> [JOB]
Put the text lines of the entries below into a JSON list of strings, one string per line, skipping blank lines and covering every entry. Leave the pictures out of the list.

== RECORDS FOR PROCESSING

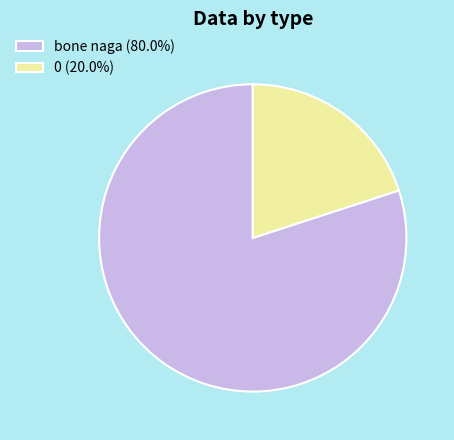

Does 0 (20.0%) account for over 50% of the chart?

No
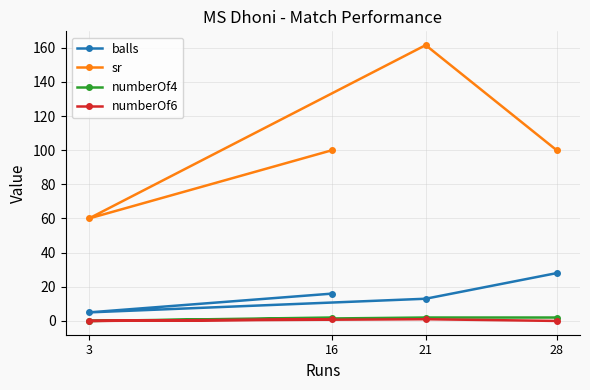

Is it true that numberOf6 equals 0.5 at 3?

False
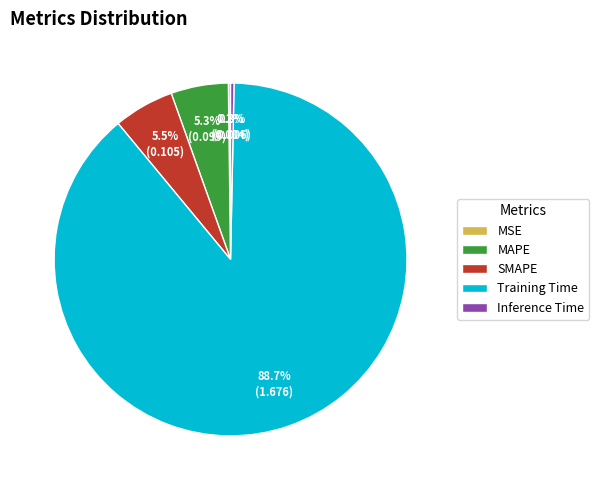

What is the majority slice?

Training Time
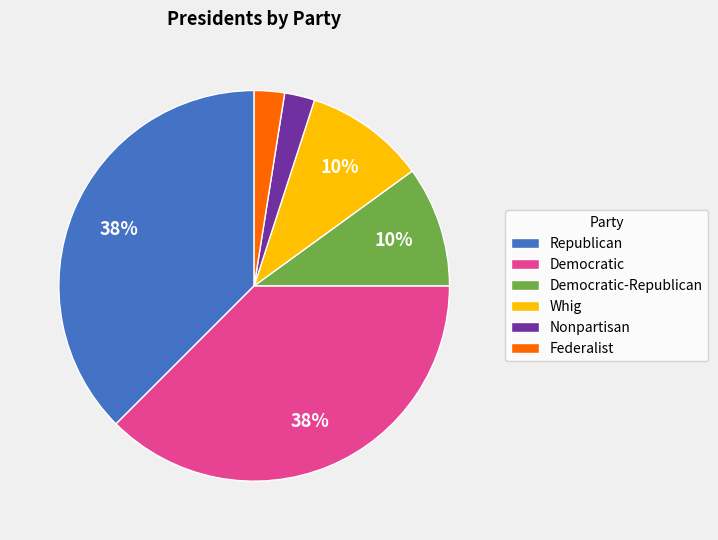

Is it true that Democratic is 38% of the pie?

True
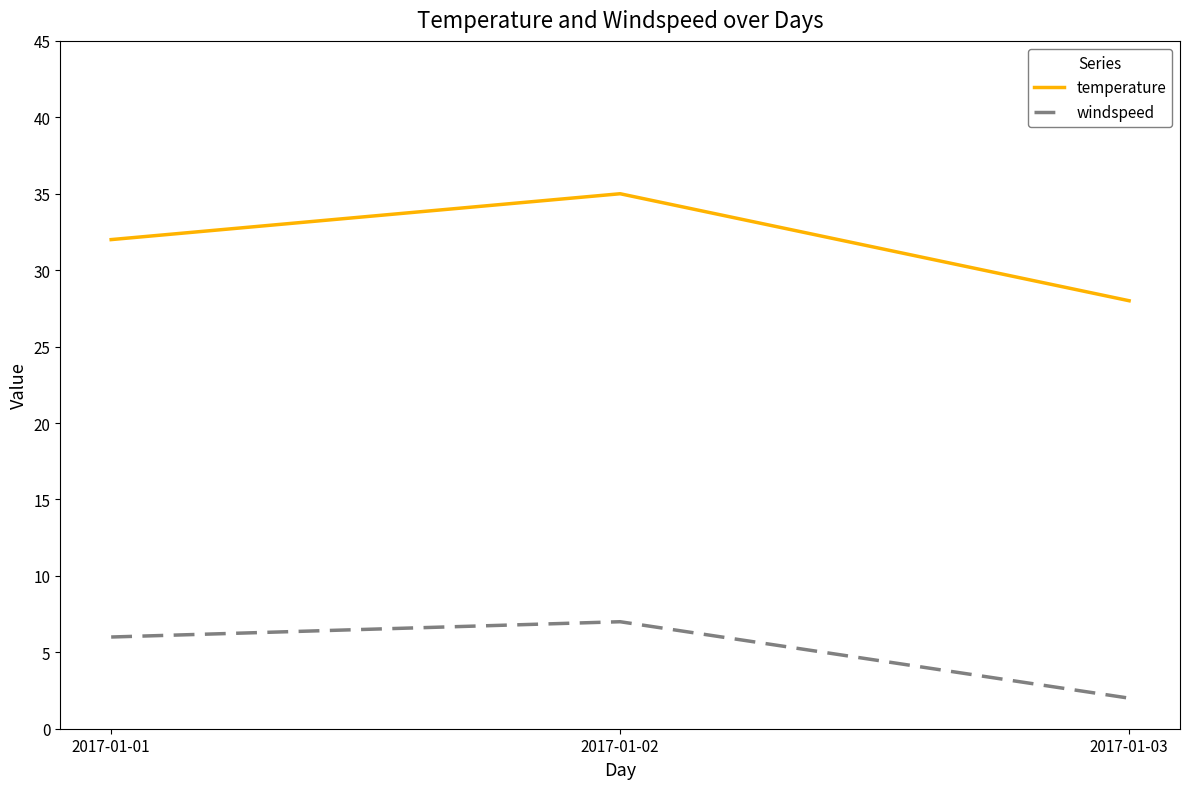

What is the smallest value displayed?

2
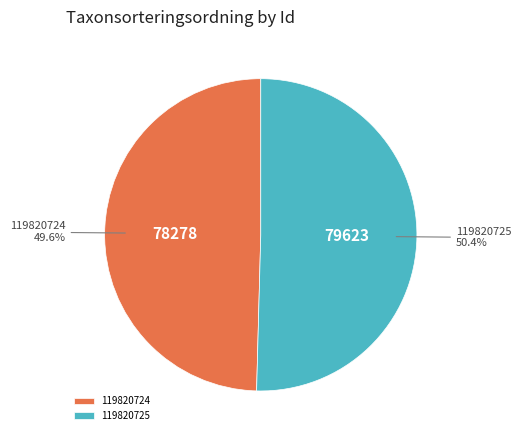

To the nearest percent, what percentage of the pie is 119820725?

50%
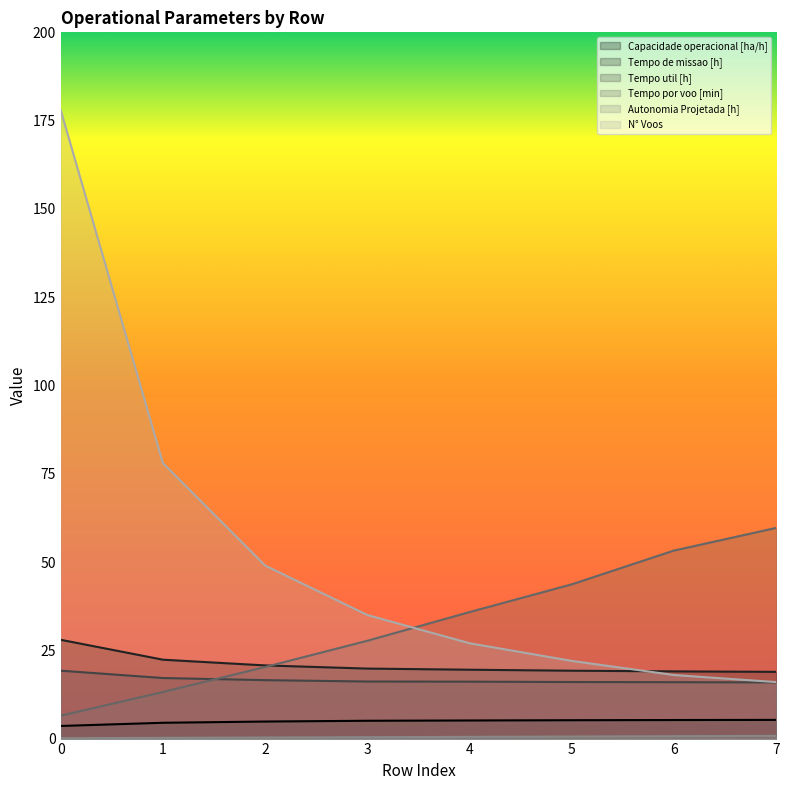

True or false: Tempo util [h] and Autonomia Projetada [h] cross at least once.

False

====

> [TASK SOLUTION]
[
  "Does 0 (20.0%) account for over 50% of the chart?",
  "No",
  "Is it true that numberOf6 equals 0.5 at 3?",
  "False",
  "What is the majority slice?",
  "Training Time",
  "Is it true that Democratic is 38% of the pie?",
  "True",
  "What is the smallest value displayed?",
  "2",
  "To the nearest percent, what percentage of the pie is 119820725?",
  "50%",
  "True or false: Tempo util [h] and Autonomia Projetada [h] cross at least once.",
  "False"
]